#### Directive:
Which lines in the records below contain the string "dashed"? Select and copy each of those lines, treating case as significant.

#### Raw data:
--- Start ---
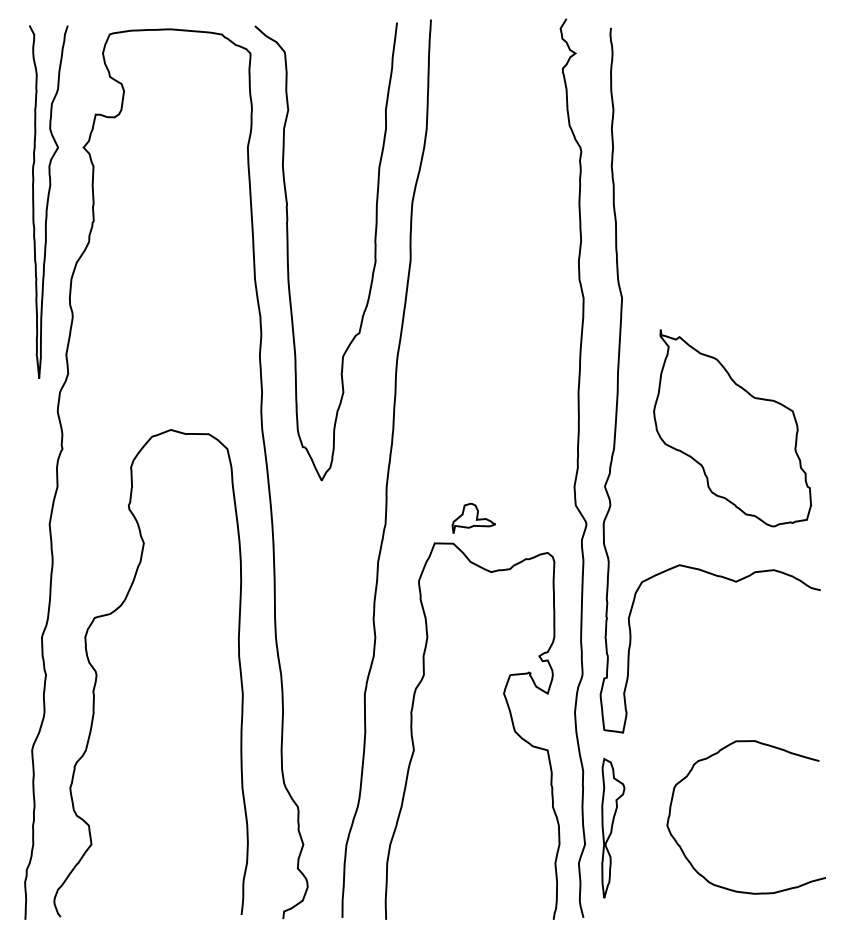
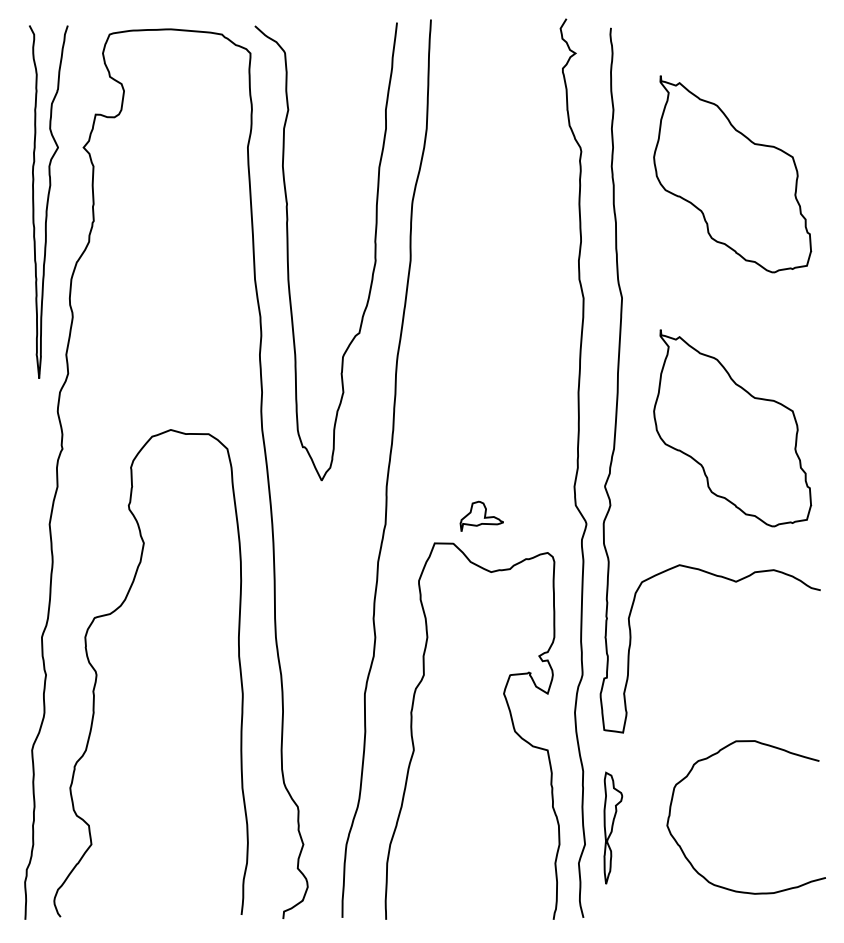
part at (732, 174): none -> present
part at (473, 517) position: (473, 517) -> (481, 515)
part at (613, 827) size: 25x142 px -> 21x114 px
--- End ---
--- Start ---
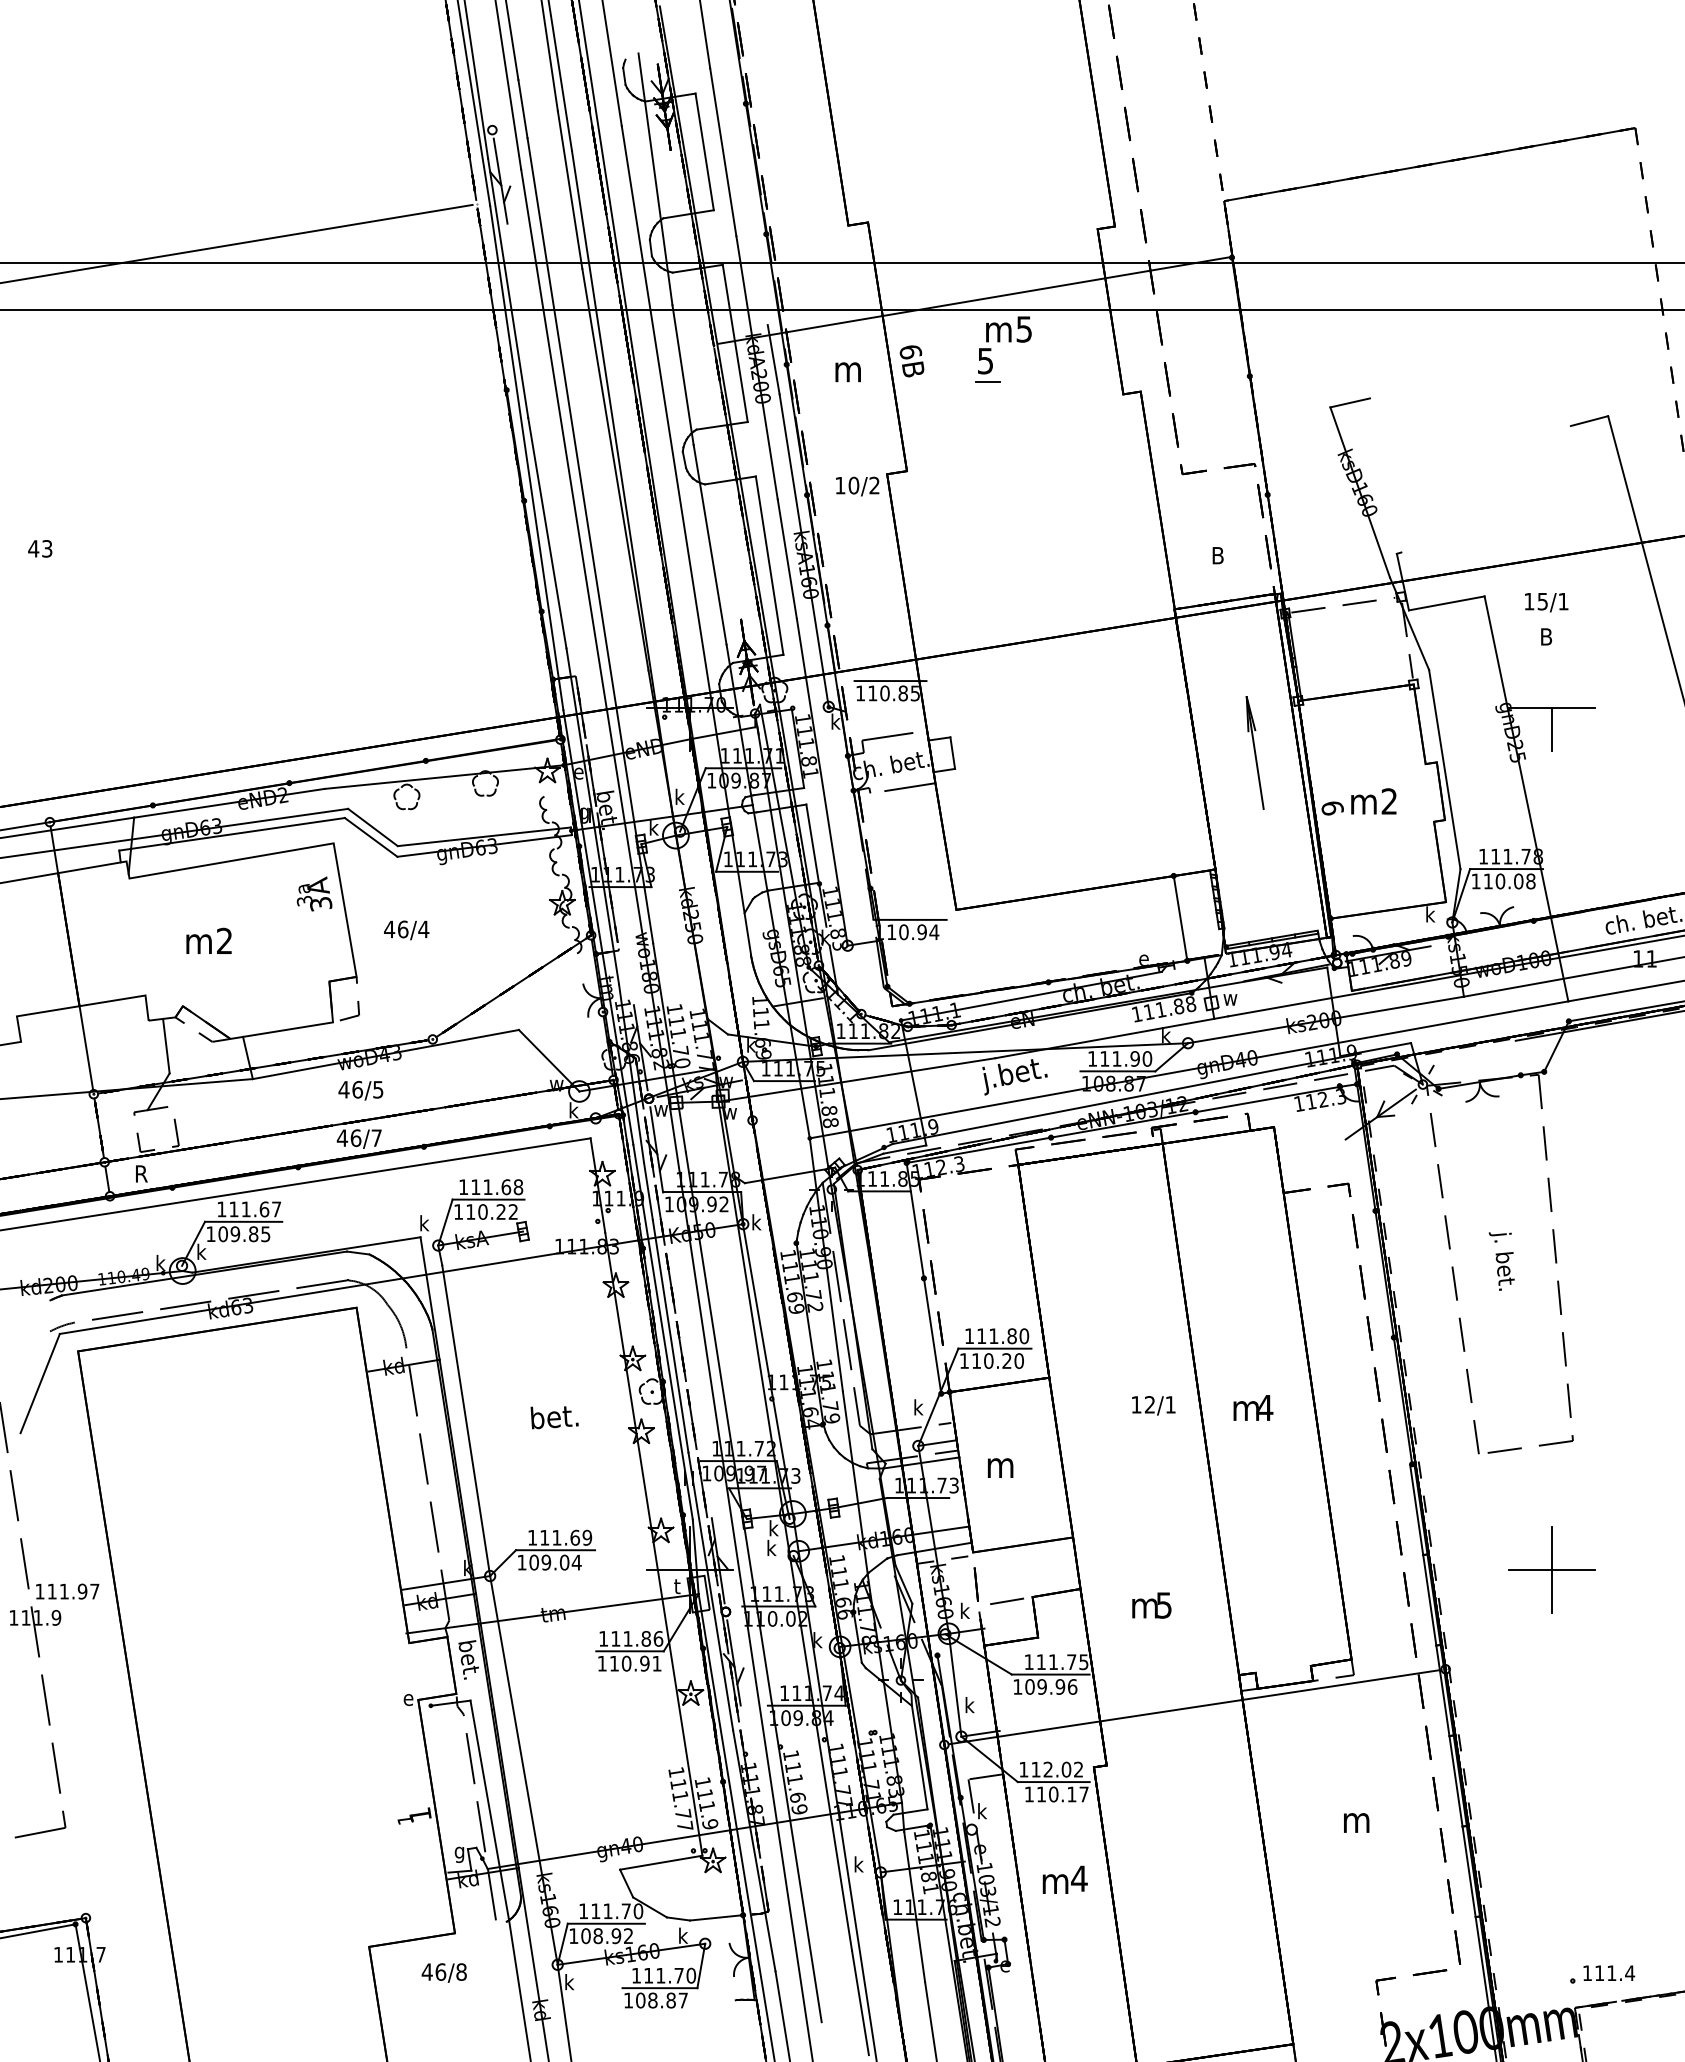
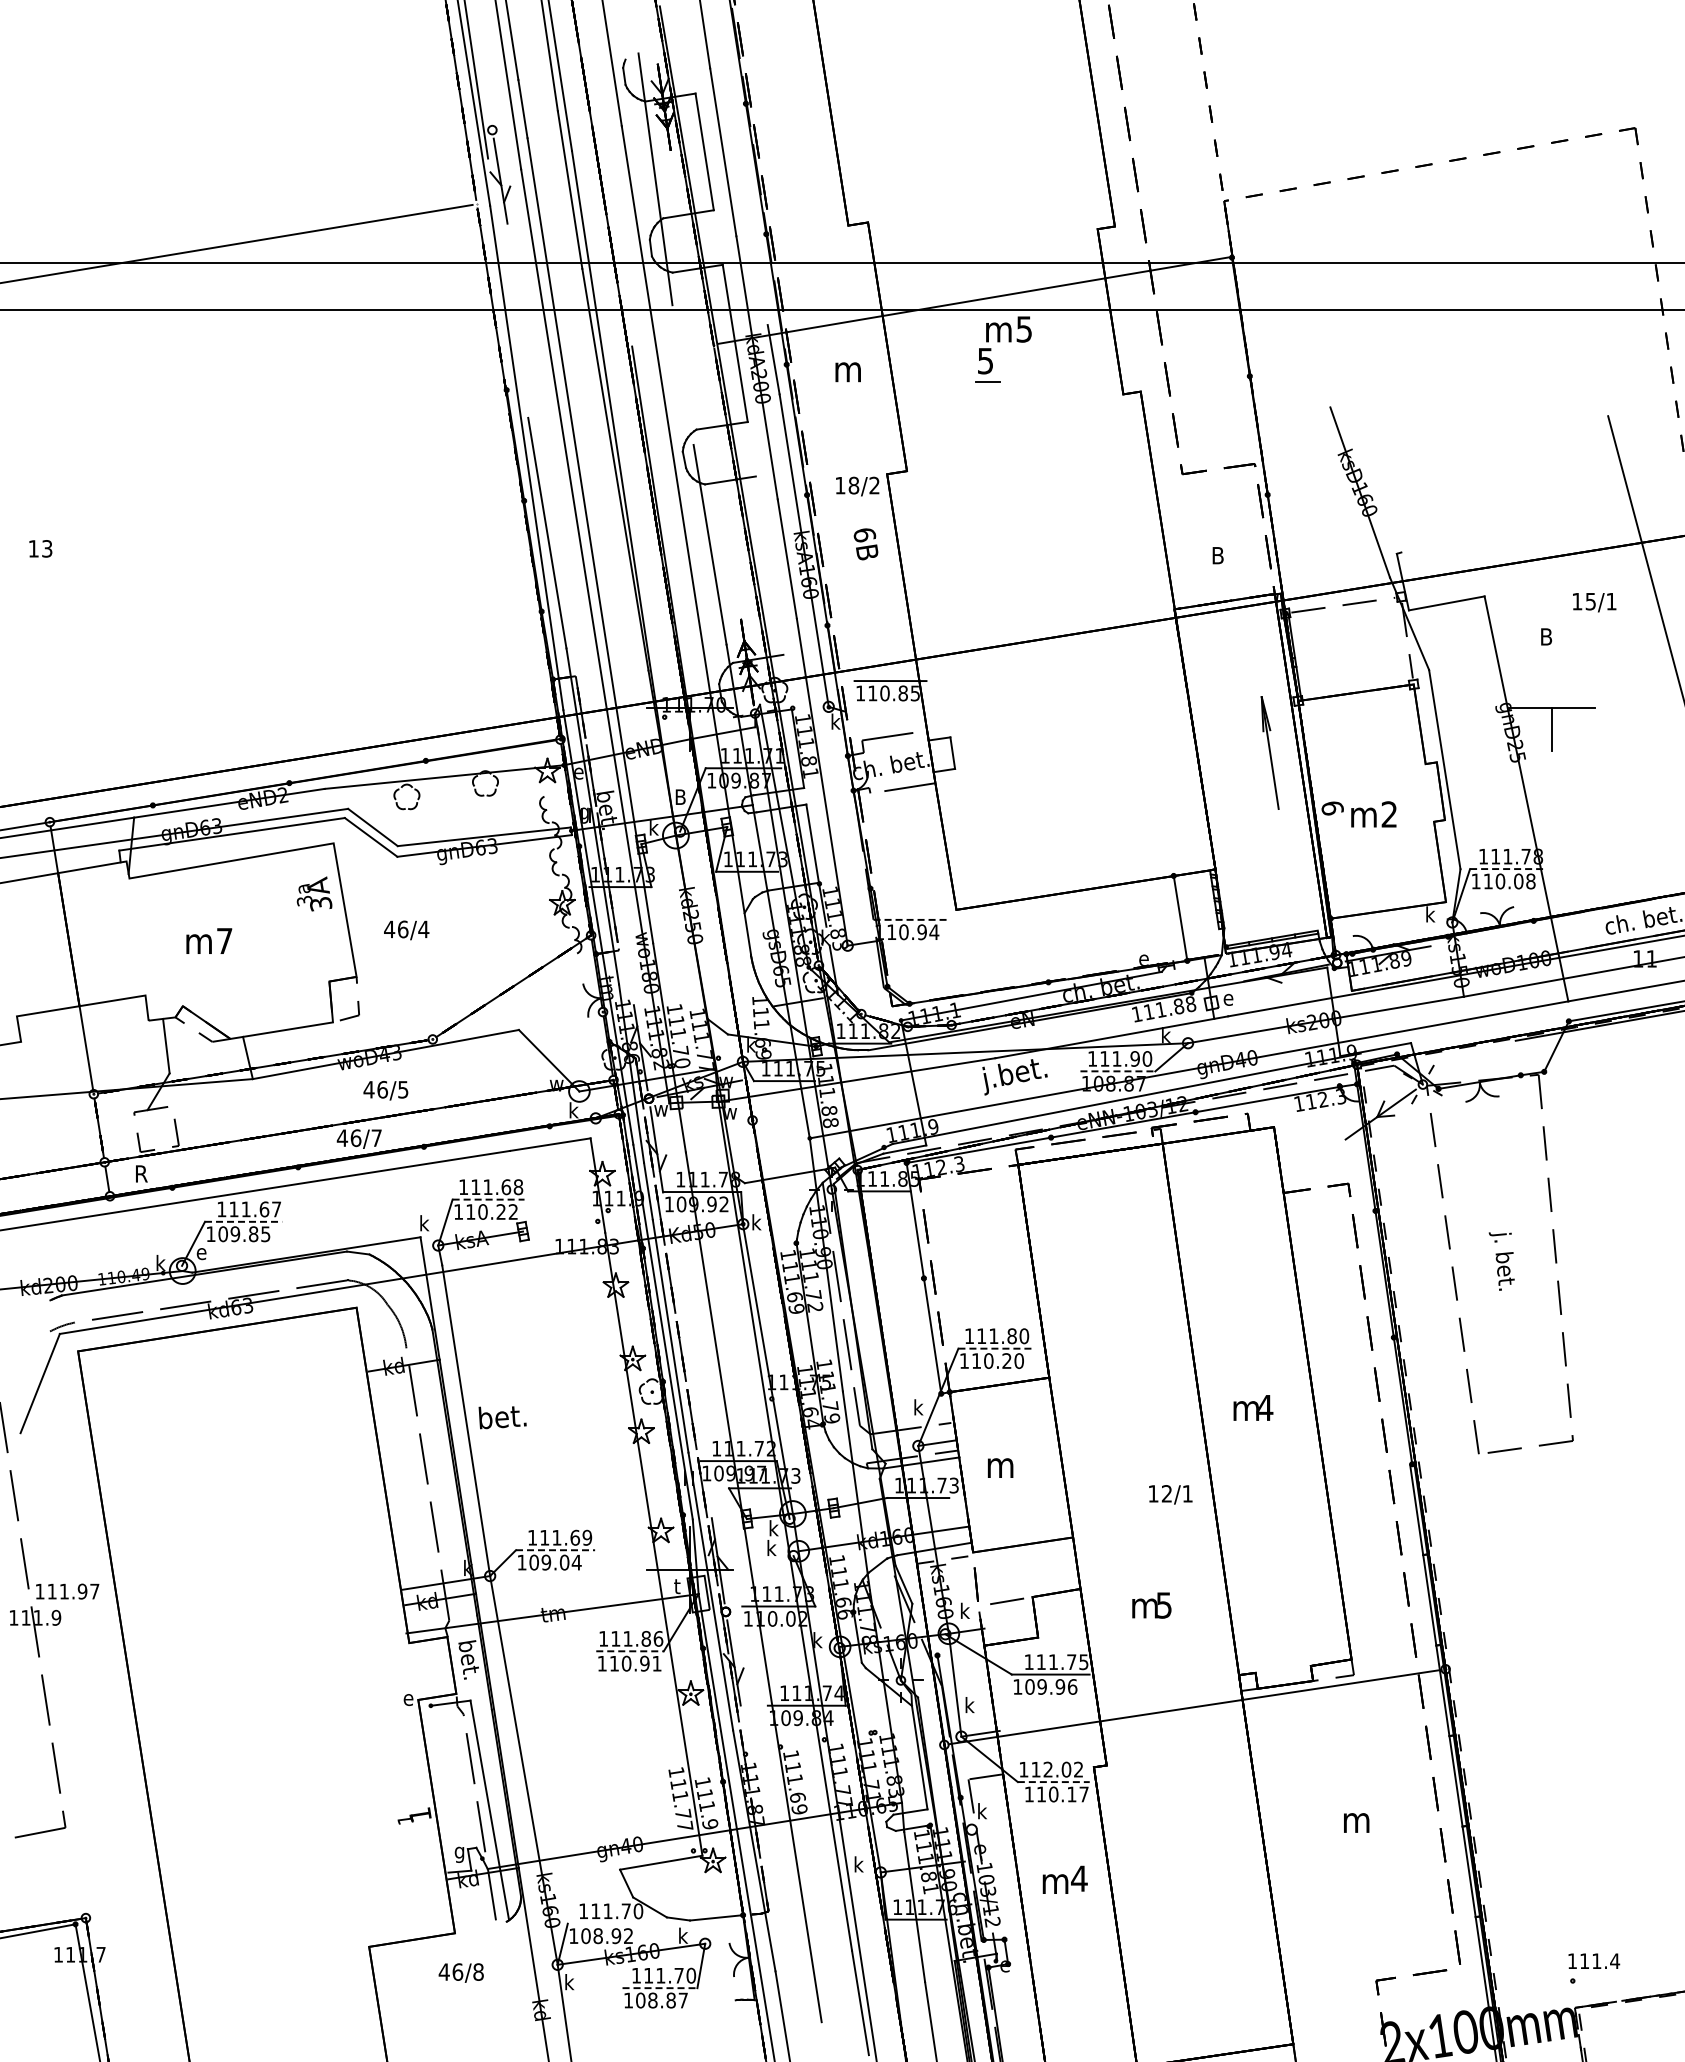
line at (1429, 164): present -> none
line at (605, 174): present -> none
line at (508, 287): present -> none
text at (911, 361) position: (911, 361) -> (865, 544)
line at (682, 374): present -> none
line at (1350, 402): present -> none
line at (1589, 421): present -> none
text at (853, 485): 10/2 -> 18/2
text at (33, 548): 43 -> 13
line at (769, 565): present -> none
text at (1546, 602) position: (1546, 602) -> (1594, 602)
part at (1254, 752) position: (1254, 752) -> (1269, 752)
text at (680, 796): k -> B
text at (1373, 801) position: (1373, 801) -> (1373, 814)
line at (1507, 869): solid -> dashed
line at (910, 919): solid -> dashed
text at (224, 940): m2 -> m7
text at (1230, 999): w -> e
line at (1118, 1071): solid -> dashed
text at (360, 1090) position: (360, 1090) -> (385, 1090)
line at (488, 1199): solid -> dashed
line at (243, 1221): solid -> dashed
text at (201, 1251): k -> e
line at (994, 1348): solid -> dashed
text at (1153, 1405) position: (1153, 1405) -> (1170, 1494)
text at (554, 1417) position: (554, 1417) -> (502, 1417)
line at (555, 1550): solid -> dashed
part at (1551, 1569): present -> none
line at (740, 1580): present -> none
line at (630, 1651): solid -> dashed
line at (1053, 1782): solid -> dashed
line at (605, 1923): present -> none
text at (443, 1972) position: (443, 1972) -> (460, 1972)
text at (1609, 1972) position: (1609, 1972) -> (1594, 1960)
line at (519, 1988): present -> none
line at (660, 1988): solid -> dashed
--- End ---
#### Written solution:
line at (1507, 869): solid -> dashed
line at (910, 919): solid -> dashed
line at (1118, 1071): solid -> dashed
line at (488, 1199): solid -> dashed
line at (243, 1221): solid -> dashed
line at (994, 1348): solid -> dashed
line at (555, 1550): solid -> dashed
line at (630, 1651): solid -> dashed
line at (1053, 1782): solid -> dashed
line at (660, 1988): solid -> dashed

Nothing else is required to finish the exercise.